Сушилок мало. Закреплены они удручающе низко. Более того, вокруг них вечно толпятся сумасшедшие мамаши со своими гиперактивными молокососами.
Посушиться без скандала (а то и без драки) не получится! Впрочем, как бы ты с ними ни дрался, – всё равно уйдёшь наполовину мокрым.
Потом надо ехать домой. На часах в это время уже будет пять тридцать, а то и больше.
Не забывайте, что на дворе стоит как минимум глубокая осень. Дело в том, что бассейн не работает весь май, три летних месяца, сентябрь и половину октября. То есть почти половину года. Относительно тёплую его половину. А это Москва. Осенью темнеет здесь рано, а потому, когда выходишь из бассейна, – вокруг стоит непроглядная ночь. А ещё холодрыга жуткая и влажность воздуха огромная, как в том бассейне. И ветер дует такой, что аж до костей пробирает. И идёшь ты по улице так с мокрой головой. Потом в автобус садишься. В автобусе тебе жарко становится, ты взмокаешь, как мышь. Раздеваешься. Ты устал, тебя в сон клонит. Засыпаешь. Но поскольку ты мокрый и без одежды, – замерзнуть так пара пустяков. Потом опять по улице топаешь.

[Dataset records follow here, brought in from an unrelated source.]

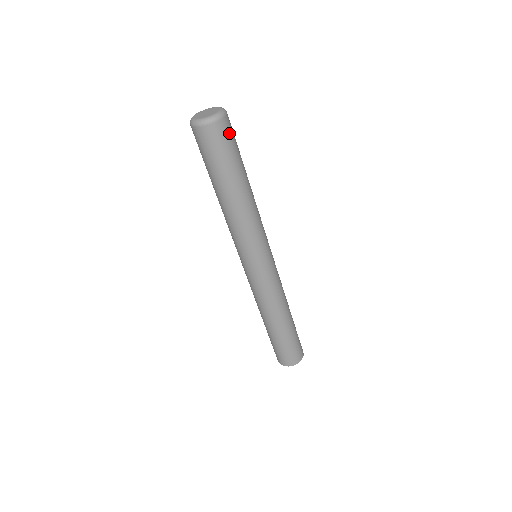
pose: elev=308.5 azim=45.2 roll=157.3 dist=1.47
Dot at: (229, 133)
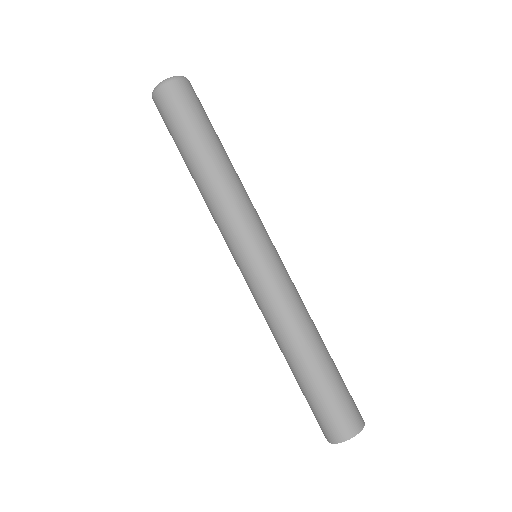
Dot at: (185, 96)
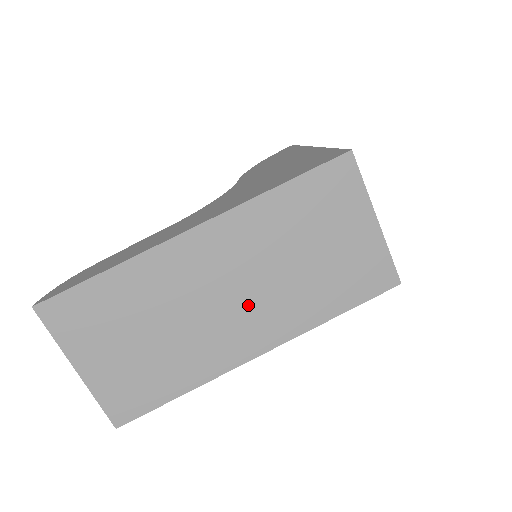
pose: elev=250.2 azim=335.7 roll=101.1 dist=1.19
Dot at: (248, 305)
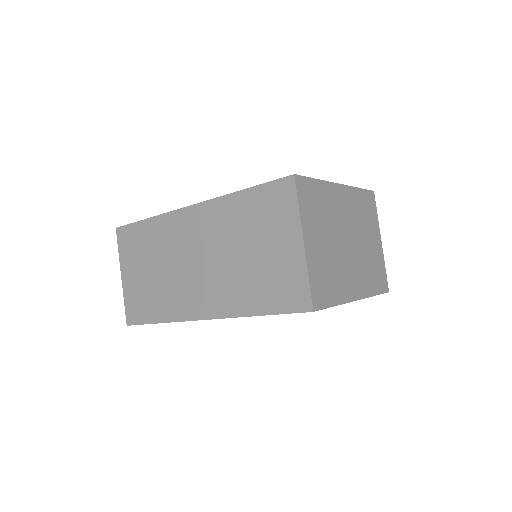
Dot at: (205, 276)
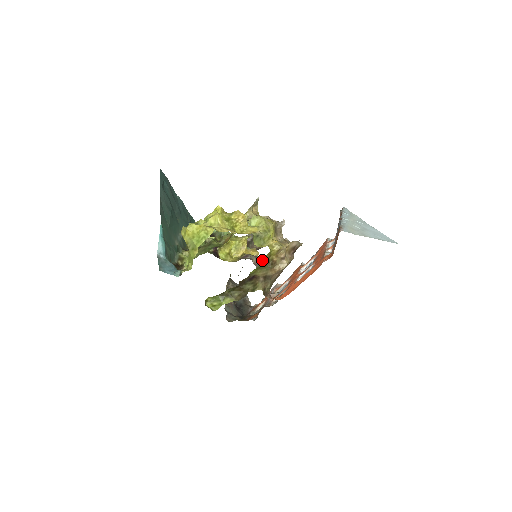
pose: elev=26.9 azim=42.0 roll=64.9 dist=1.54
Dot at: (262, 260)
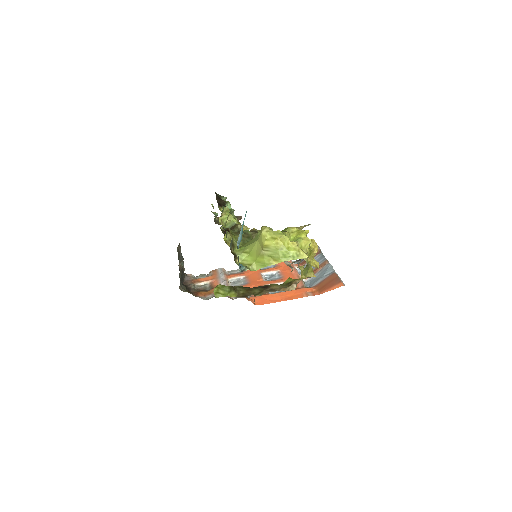
Dot at: (288, 280)
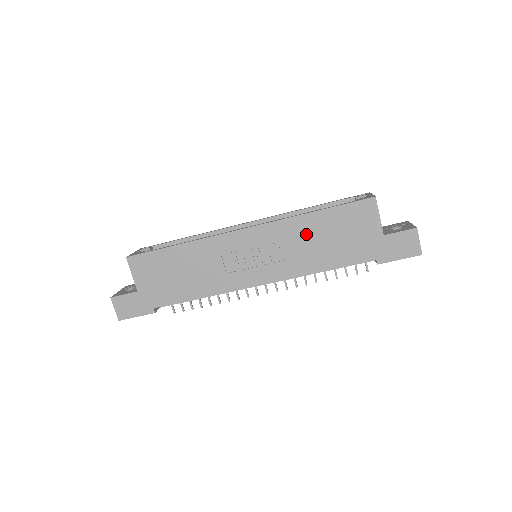
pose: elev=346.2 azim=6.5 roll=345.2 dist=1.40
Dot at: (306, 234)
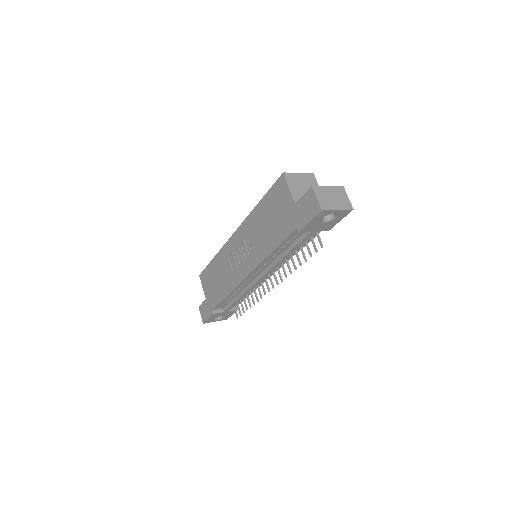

На этот раз окончательно замерзаешь. Ещё по пути чувствуешь неприятный зуд в горле и начинаешь шмыгать носом, но значения этому не придаёшь. Наконец-то ты дома! Надо переодеться, ещё раз сходить в уже теперь нормальный душ, а затем садиться за работу. Но сил нет… Притом ни на что. После всего этого хочется только обожраться и лечь спать.
Всё.
Больше уже ничего не хочется.
Представили?
Вот!
Теперь вы понимаете, почему я плавание ненавидел. Голова после него свинцовая, любая мысль гаснет сама собой. А ещё из-за этой дурацкой папиной затеи я вечно ходил простуженный. Притом простуда накладывалась на аллергию. Я не переносил запаха хлорки.
Поэтому, собственно, я все силы направлял на то, чтобы от ненавистного занятия отвертеться. И довольно часто мне это удавалось.
Но было, должен признать, в посещениях бассейна что-то хорошее. Это что-то – Егор Рысаков.
Я превосходно помню и сейчас тот ноябрьский день, когда мы познакомились.
Стояла обычная для этого месяца погода. Было холодно и шёл дождь. Низкое серое небо висело будто бы над самой головой. Вид у него был грозный. Казалось, что именно так оно и должно будет выглядеть в канун Апокалипсиса.
В такие моменты понимаешь, почему греки называют небо красивым словом . Очень это всё-таки раскатисто и громогласно звучит. Будто льющийся с неба, величественно летящий над равнинами и гулко отзывающийся эхом в глубоких ущельях гром.
Это что касается неба. Ветер дул если не штормовой, то просто очень сильный. И очень холодный, надо добавить. Пронизывающий, но при этом на удивление приятный. Для меня, во всяком случае.
Здорово идти против такого ветра, бороться с ним и побеждать, чувствовать, как он полосует своими струями тебе лицо, прямо-таки хлещет тебя по нему изо всех сил, делая кожу сухой и жёлтой, как лист пергамента. Согласитесь, приятные ощущения? Даже забирающийся во все укромные места и просачивающийся в самое нутро холод – и тот приятен.
В нём чувствуется что-то тревожное, загадочное и волнующее… Почти инфернальное!
Дождь накрапывал мелкий и неприятный, хотя и очень колоритный. Это же был настоящий московский дождь!
Вот, короче, именно в такую-то погодку я и зашёл в бассейн.
На мне был дорогой, но всё же жутко колючий и неудобный полосатый свитер и довольно туго сидящие на мне джинсы.
Заставила-таки мать меня их надеть! Я до последнего артачился!
Это были левайсовские джинсы. Мне это, понятное дело, ничего не говорило (и сейчас не говорит, кстати), но маму мою приводило в восторг. Ах, смотрите, – мой сын в левайсовских джинсах!